_PASSAGE TO READ_.
Without much fanfare, Canopy Growth (CGC) finally launched cannabis infused beverages to the Canadian recreational market. New CEO David Klein is making the right moves for the company by launching beverages for the Tweed brand last week without any major press coverage. The Covid-19 impact to the cannabis sector is highly unknown, but the stock is quickly losing the downside risk here at $10.
Canopy Growth started sending the Tweed Houndstooth & Soda drink to provincial boards and retailers back late last week. The products left their regional distribution center on March 11. So far, the company is only shipping a soda containing 2mg of THC and <1mg of CBD.
The move is definitely just a small positive with Canopy Growth promising dozens of drinks available back when the Cannabis 2.0 market was legalized in December. The new CEO had to squelch the plans for massive distribution after taking over the business in January and figuring out that THC-infused beverages weren’t scaling correctly at high production levels.
Canopy Growth didn’t release any details on when other beverages will be ready, but investors should have more confidence of those hitting shelves in the coming weeks and months. According to Deloitte, the cannabis-infused beverage business in Canada will amount to $529 million in sales. In addition, once rolled out to Canada, Canopy Growth can eventually look at global distribution with the help of Constellation Brands.
Down To $10
With fear only ramping up due to the coronavirus, Canopy Growth stock has been hit hard, and is now only worth a market cap of $3.5 billion while the company still has a cash balance of $1.6 billion.
The global cannabis leader still has plenty of issues with burning cash on a quarterly basis, but it has started taking drastic steps to reduce costs including the recent closing of several cultivation facilities to reduce cannabis output. The market will find the stock far more appealing as the new CEO reduces those quarterly EBITDA losses in the C$90 million range to something lower than C$50 million.

_STUDY MATERIAL_.
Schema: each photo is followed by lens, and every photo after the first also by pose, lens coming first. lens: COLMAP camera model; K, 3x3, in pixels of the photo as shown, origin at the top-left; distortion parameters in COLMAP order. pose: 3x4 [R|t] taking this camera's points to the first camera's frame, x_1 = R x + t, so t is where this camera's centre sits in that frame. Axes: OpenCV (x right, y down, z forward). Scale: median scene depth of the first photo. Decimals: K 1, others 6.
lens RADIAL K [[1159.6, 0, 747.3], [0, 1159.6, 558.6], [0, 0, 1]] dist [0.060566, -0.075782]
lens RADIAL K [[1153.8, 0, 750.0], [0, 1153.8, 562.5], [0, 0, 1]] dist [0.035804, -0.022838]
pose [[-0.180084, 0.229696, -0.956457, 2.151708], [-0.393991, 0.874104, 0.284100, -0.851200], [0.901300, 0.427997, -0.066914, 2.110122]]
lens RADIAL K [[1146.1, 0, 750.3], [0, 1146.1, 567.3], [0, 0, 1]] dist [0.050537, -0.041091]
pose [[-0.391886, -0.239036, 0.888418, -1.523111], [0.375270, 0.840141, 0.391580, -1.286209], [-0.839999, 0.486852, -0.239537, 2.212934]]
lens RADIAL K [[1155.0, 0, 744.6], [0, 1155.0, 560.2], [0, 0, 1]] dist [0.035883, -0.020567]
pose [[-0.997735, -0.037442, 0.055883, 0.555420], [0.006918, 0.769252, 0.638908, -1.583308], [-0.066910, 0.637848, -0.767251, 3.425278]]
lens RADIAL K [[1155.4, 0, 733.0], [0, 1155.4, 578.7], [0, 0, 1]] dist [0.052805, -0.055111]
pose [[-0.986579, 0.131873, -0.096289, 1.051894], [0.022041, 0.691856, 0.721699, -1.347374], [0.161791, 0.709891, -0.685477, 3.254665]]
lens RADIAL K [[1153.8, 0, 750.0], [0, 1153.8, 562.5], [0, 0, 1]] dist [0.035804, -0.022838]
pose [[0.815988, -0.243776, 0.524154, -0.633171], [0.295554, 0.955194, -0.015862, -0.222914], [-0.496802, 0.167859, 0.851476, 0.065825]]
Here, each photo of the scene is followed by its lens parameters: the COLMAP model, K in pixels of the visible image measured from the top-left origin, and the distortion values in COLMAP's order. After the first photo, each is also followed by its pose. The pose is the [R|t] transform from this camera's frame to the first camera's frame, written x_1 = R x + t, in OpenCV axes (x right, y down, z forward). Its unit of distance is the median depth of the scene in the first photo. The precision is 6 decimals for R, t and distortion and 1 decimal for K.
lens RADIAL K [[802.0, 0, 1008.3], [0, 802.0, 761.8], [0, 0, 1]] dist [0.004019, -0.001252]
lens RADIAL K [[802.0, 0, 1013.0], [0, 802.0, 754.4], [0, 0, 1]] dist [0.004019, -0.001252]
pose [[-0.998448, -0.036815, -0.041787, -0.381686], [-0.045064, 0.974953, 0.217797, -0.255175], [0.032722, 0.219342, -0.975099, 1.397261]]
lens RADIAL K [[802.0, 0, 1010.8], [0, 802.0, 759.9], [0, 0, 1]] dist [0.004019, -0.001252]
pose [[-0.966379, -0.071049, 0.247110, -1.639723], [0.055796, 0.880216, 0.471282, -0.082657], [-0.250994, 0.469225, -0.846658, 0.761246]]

_ASSIGNMENT_. Write out the full article on Canopy Growth's drink launch, word for word. The records have nothing to do with the article on Canopy Growth's drink launch.

_RESPONSE TO THE EXERCISE_.
Without much fanfare, Canopy Growth (CGC) finally launched cannabis infused beverages to the Canadian recreational market. New CEO David Klein is making the right moves for the company by launching beverages for the Tweed brand last week without any major press coverage. The Covid-19 impact to the cannabis sector is highly unknown, but the stock is quickly losing the downside risk here at $10.
Canopy Growth started sending the Tweed Houndstooth & Soda drink to provincial boards and retailers back late last week. The products left their regional distribution center on March 11. So far, the company is only shipping a soda containing 2mg of THC and <1mg of CBD.
The move is definitely just a small positive with Canopy Growth promising dozens of drinks available back when the Cannabis 2.0 market was legalized in December. The new CEO had to squelch the plans for massive distribution after taking over the business in January and figuring out that THC-infused beverages weren’t scaling correctly at high production levels.
Canopy Growth didn’t release any details on when other beverages will be ready, but investors should have more confidence of those hitting shelves in the coming weeks and months. According to Deloitte, the cannabis-infused beverage business in Canada will amount to $529 million in sales. In addition, once rolled out to Canada, Canopy Growth can eventually look at global distribution with the help of Constellation Brands.
Down To $10
With fear only ramping up due to the coronavirus, Canopy Growth stock has been hit hard, and is now only worth a market cap of $3.5 billion while the company still has a cash balance of $1.6 billion.
The global cannabis leader still has plenty of issues with burning cash on a quarterly basis, but it has started taking drastic steps to reduce costs including the recent closing of several cultivation facilities to reduce cannabis output. The market will find the stock far more appealing as the new CEO reduces those quarterly EBITDA losses in the C$90 million range to something lower than C$50 million.